→ PROBLEM REQUIREMENTS
Output the complete listing exactly, please, and keep the pictures out of it.

→ SOURCE MATERIAL
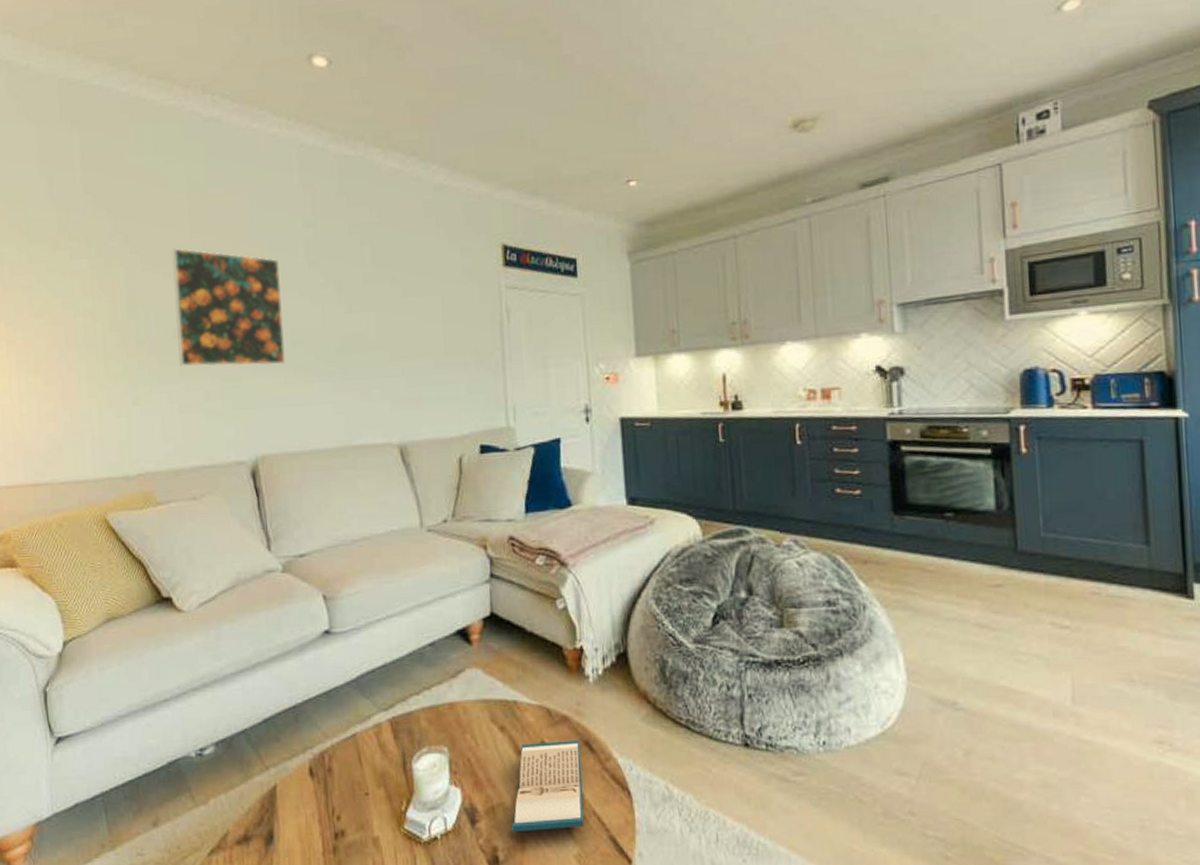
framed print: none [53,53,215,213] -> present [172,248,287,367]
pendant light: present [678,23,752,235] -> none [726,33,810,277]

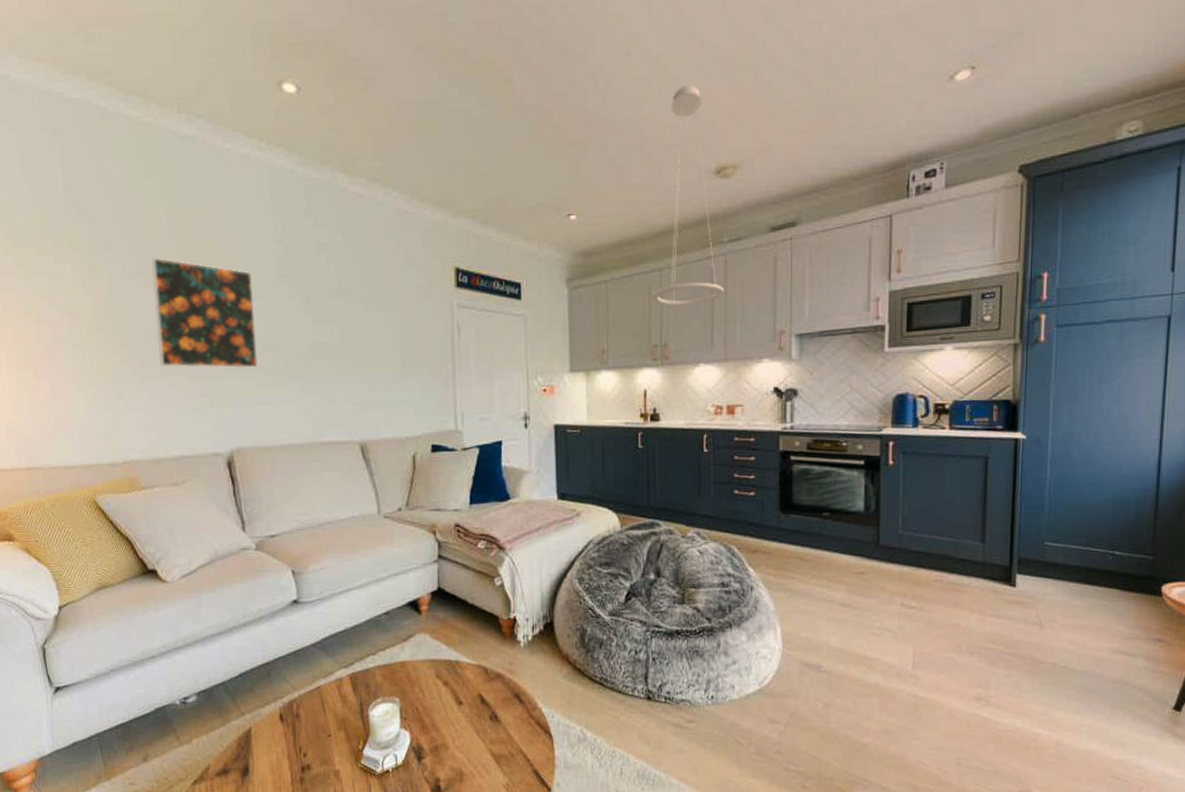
hardback book: present [511,739,584,832] -> none [451,693,513,767]
pendant light: none [726,33,810,277] -> present [651,85,724,306]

→ FINISHED TASK
framed print: none [53,53,215,213] -> present [172,248,287,367]
pendant light: present [678,23,752,235] -> none [726,33,810,277]

hardback book: present [511,739,584,832] -> none [451,693,513,767]
pendant light: none [726,33,810,277] -> present [651,85,724,306]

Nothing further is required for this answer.